Thailand could soon be top of the edible insect market
It looks like Thailand could be poised to be at the top of the edible insect market. That is, if a new United Nations study on edible insects has anything to do with it. In the study published by the United Nations’ Food and Agricultural Organization this week, they mention the edible insect market is expected to grow by more than 60 percent in the next 25 years and that Thailand is one of the world’s leaders in the industry. That’s because edible bugs and worms are plentiful in Thailand, as well as nutritious and, of course, cheap.
The study done by the UN was carried out in Thailand, one of the main countries in the world for the consumption of edible insects. Anyone who has traveled even a little in Thailand knows this, as bugs like crickets, bamboo worms and grasshoppers are easy to find, are cheap to buy and, yes, they are delicious and nutritious.
Which types of edible insects are eaten in Thailand?

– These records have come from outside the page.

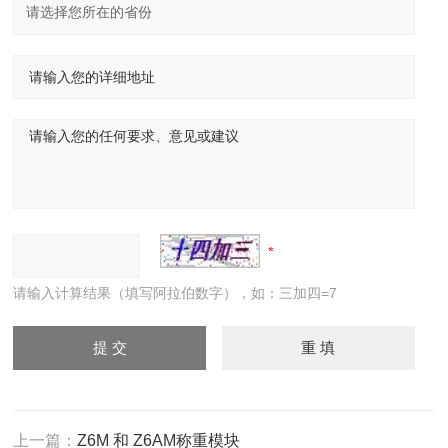
请输入计算结果（填写阿拉伯数字），如：三加四=7
上一篇：
Z6M 和 Z6AM称重模块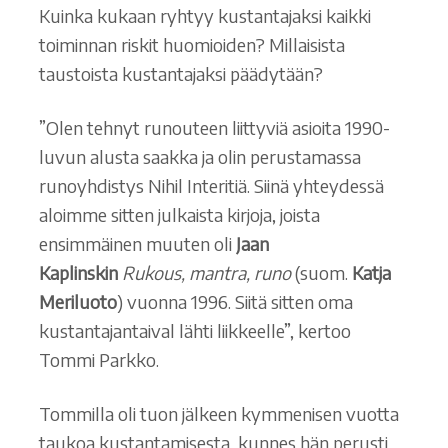
Kuinka kukaan ryhtyy kustantajaksi kaikki
toiminnan riskit huomioiden? Millaisista
taustoista kustantajaksi päädytään?
”Olen tehnyt runouteen liittyviä asioita 1990-
luvun alusta saakka ja olin perustamassa
runoyhdistys Nihil Interitiä. Siinä yhteydessä
aloimme sitten julkaista kirjoja, joista
ensimmäinen muuten oli
Jaan
Kaplinskin
Rukous, mantra, runo
(suom.
Katja
Meriluoto
) vuonna 1996. Siitä sitten oma
kustantajantaival lähti liikkeelle”, kertoo
Tommi Parkko.
Tommilla oli tuon jälkeen kymmenisen vuotta
taukoa kustantamisesta, kunnes hän perusti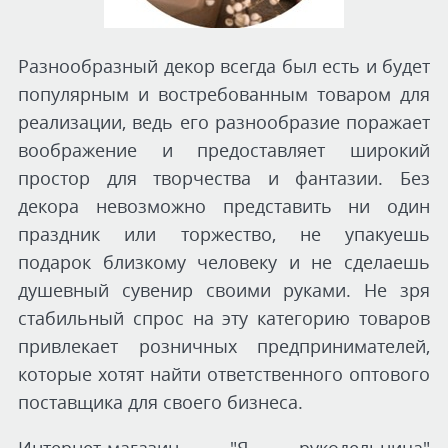
Разнообразный декор всегда был есть и будет
популярным и востребованным товаром для
реализации, ведь его разнообразие поражает
воображение и предоставляет широкий
простор для творчества и фантазии. Без
декора невозможно представить ни один
праздник или торжество, не упакуешь
подарок близкому человеку и не сделаешь
душевный сувенир своими руками. Не зря
стабильный спрос на эту категорию товаров
привлекает розничных предпринимателей,
которые хотят найти ответственного оптового
поставщика для своего бизнеса.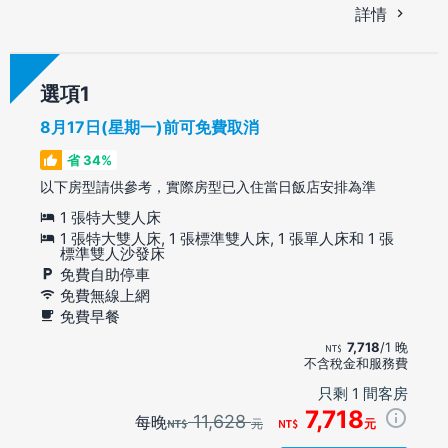
詳情
選項
8月17日(星期一)前可免費取消
省 34%
以下房型請供參考，實際房型已入住當日飯店安排為準
1 張特大雙人床
1 張特大雙人床, 1 張標準雙人床, 1 張單人床和 1 張
標準雙人沙發床
免費自助停車
免費無線上網
免費早餐
7,718
/1 晚
不含稅金和服務費
只剩 1 間客房
7,718
11,628
每晚
元
元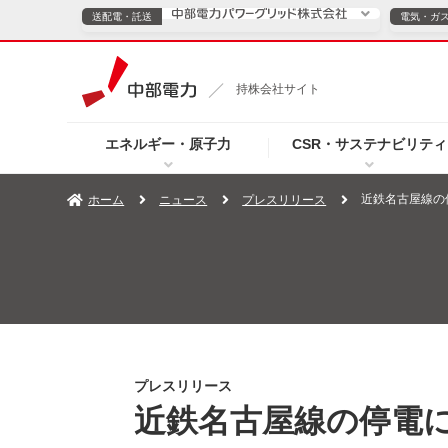
送配電・託送
電気・ガ
送配電・託送につ
持株会社サイト
電気・ガスのご契約
エネルギー・原子力
CSR・サステナビリティ
TOPページへ
TOPページへ
ご案内
個人の
近鉄名古屋線の
ホーム
ニュース
プレスリリース
サービス・ソリューション
企業情報
効率化
（新しいウィンドウを開きます）
（新しいウィンドウ
プレスリリース
お知らせ
よくあるご
プレスリリース
近鉄名古屋線の停電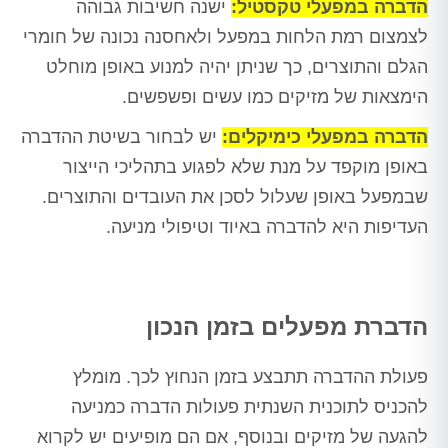
הדברה במפעלי טקסטיל:
ישנה חשיבות גבוהה
לצמצום רמת הלחות במפעל ולאחסנה נכונה של חומרי
הגלם והתוצרים, כך שניתן יהיה למנוע באופן מוחלט
הימצאות של מזיקים כמו עשים ופשפשים.
הדברה במפעלי כימיקלים:
יש לבחור בשיטת ההדברה
באופן מוקפד על מנת שלא לפגוע בתהליכי הייצור
שבמפעל באופן שעלול לסכן את העובדים והתוצרים.
העדיפות היא להדברה באיוד וטיפולי מניעה.
הדברת מפעלים בזמן הנכון
פעולת ההדברה תתבצע בזמן הנחוץ לכך. מומלץ
להכניס לתוכנית השנתית פעולות הדברה כמניעה
להגעה של מזיקים ובנוסף, אם הם מופיעים יש לקרוא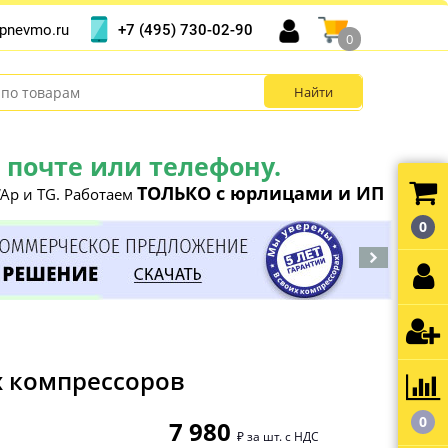
+7 (495) 730-02-90
pnevmo.ru
0
почте или телефону.
ТОЛЬКО с юрлицами и ИП
Ap и TG. Работаем
0
х компрессоров
0
7 980
₽ за шт. с НДС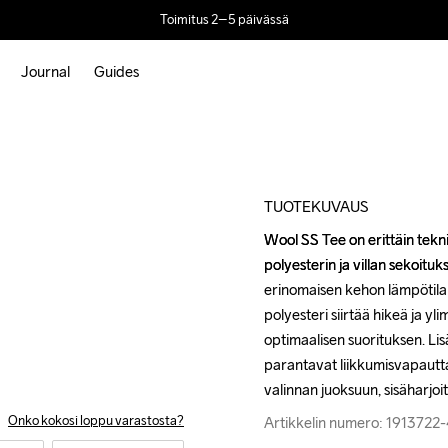
Toimitus 2–5 päivässä
Journal
Guides
Outlet
TUOTEKUVAUS
Wool SS Tee on erittäin tekni
Wool SS Tee on erittäin tekni
polyesterin ja villan sekoitu
polyesterin ja villan sekoitu
erinomaisen kehon lämpötilan 
erinomaisen kehon lämpötilan 
polyesteri siirtää hikeä ja yl
polyesteri siirtää hikeä ja yl
optimaalisen suorituksen. Lisä
optimaalisen suorituksen. Lisä
parantavat liikkumisvapautta
parantavat liikkumisvapautta
valinnan juoksuun, sisäharjoi
valinnan juoksuun, sisäharjoi
Onko kokosi loppu varastosta?
Artikkelin numero: 1913722
Artikkelin numero: 1913722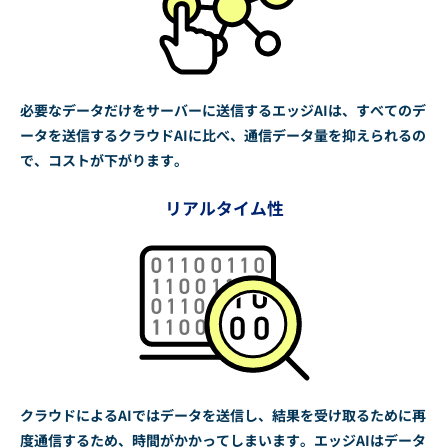
必要なデータだけをサーバーに送信するエッジAIは、すべてのデ
ータを送信するクラウドAIに比べ、通信データ量を抑えられるの
で、コストが下がります。
リアルタイム性
クラウドによるAIではデータを送信し、結果を受け取るために再
度通信するため、時間がかかってしまいます。エッジAIはデータ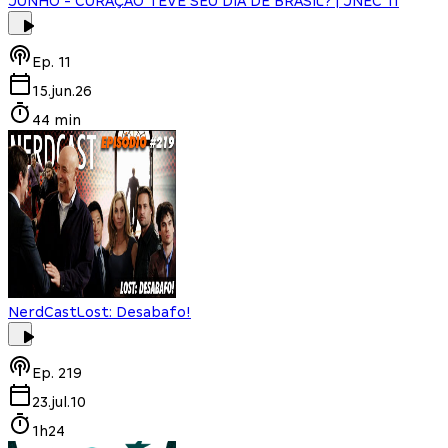
JUNHO - CURAÇAO TEVE SEU DIA DE BRASIL? | JNEC 11
Ep.
11
15.jun.26
44 min
NerdCast
Lost: Desabafo!
Ep.
219
23.jul.10
1h24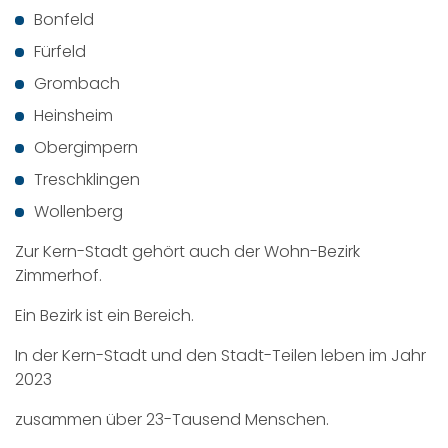
Bonfeld
Fürfeld
Grombach
Heinsheim
Obergimpern
Treschklingen
Wollenberg
Zur Kern-Stadt gehört auch der Wohn-Bezirk
Zimmerhof.
Ein Bezirk ist ein Bereich.
In der Kern-Stadt und den Stadt-Teilen leben im Jahr
2023
zusammen über 23-Tausend Menschen.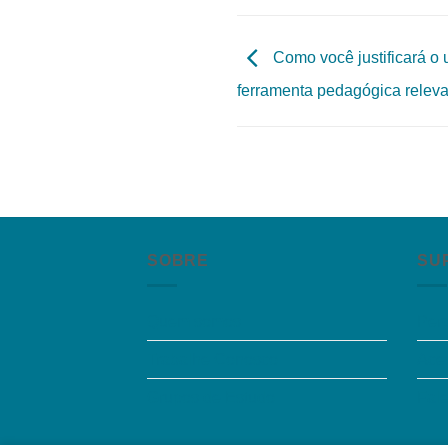
Como você justificará o
ferramenta pedagógica releva
SOBRE
SU
Quem somos
Per
Trabalhe Conosco
Aces
Grupos de Estudo
Fal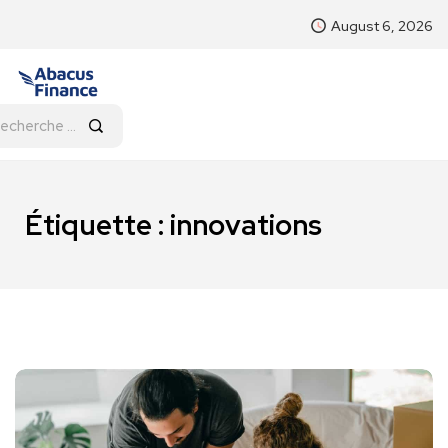
August 6, 2026
Étiquette :
innovations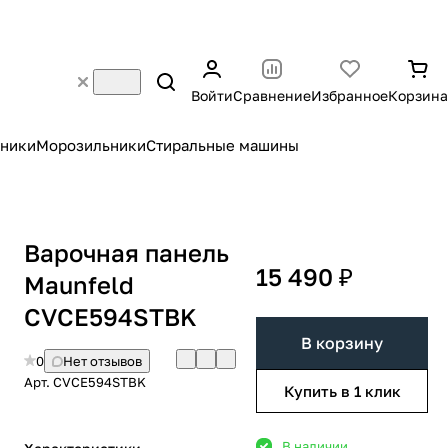
Войти
Сравнение
Избранное
Корзина
ники
Морозильники
Стиральные машины
Варочная панель
15 490 ₽
Maunfeld
CVCE594STBK
В корзину
0
Нет отзывов
Арт.
CVCE594STBK
Купить в 1 клик
В наличии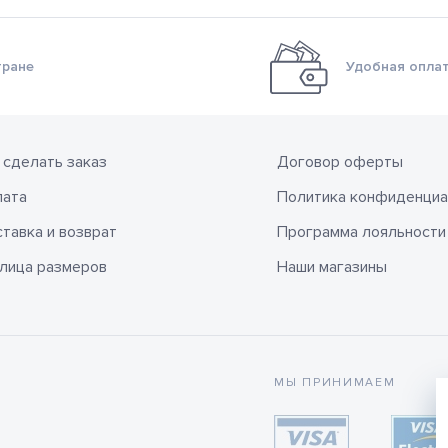
тране
Удобная оплат
 сделать заказ
Договор оферты
лата
Политика конфиденциа
тавка и возврат
Программа лояльности
лица размеров
Наши магазины
МЫ ПРИНИМАЕМ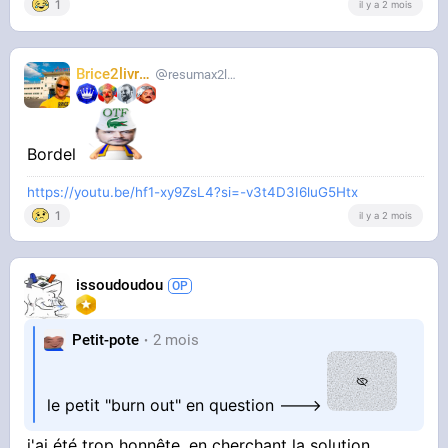
1
il y a 2 mois
Brice2livres
resumax2livres
Bordel
https://youtu.be/hf1-xy9ZsL4?si=-v3t4D3I6luG5Htx
1
il y a 2 mois
issoudoudou
Petit-pote
2 mois
le petit "burn out" en question --->
j'ai été trop honnête, en cherchant la solution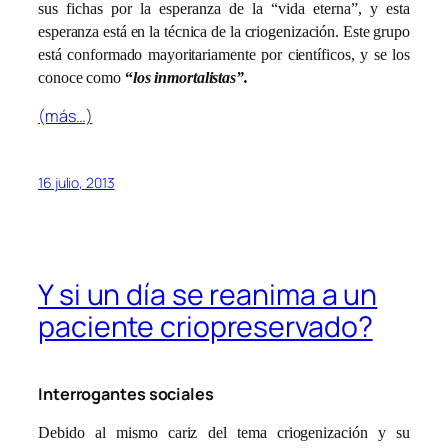
sus fichas por la esperanza de la “vida eterna”, y esta
esperanza está en la técnica de la criogenización. Este grupo
está conformado mayoritariamente por científicos, y se los
conoce como
“
los inmortalistas”.
(más…)
16 julio, 2013
Y si un día se reanima a un
paciente criopreservado?
Interrogantes sociales
Debido al mismo cariz del tema criogenización y su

There are around 200 insects species consumed in Thailand, some of which are farmed in the wild while many others now come from insect farms set up for the purpose. Much of the popular edible insect market in Thailand occurs in rural areas, where people have eaten them as part of a healthy diet for generations, but insects and bugs are also consumed in cities like Bangkok and Chiang Mai as well.
With its latest study on edible insects, the UN is urging Thailand to continue to increase its farming of them and its research into better ways of doing so as the UN believes, if there is ever a world food shortage, eating insects could be one of the easiest ways to lessen the effects.
If you’ve been to Thailand and haven’t partaken of the delights in the Thai edible insect market, the next time you’re here you really should. You can buy anything from bamboo worms and crickets to cockroaches, scorpions, weaver ants and buffalo dung beetles, and they’re available from street carts all over the country.
Prices for edible insects in Thailand
Typical prices for a bag of fried crickets or bamboo worms start at around 30 baht ($1) a bag, which is usually enough for two people to enjoy a quick snack, and increase depending on how rare the insects are and, of course, how large a portion you buy.
I also highly recommend trying them if you’re ever in a bar and fried edible insects are on the menu. They taste lovely with an ice cold beer.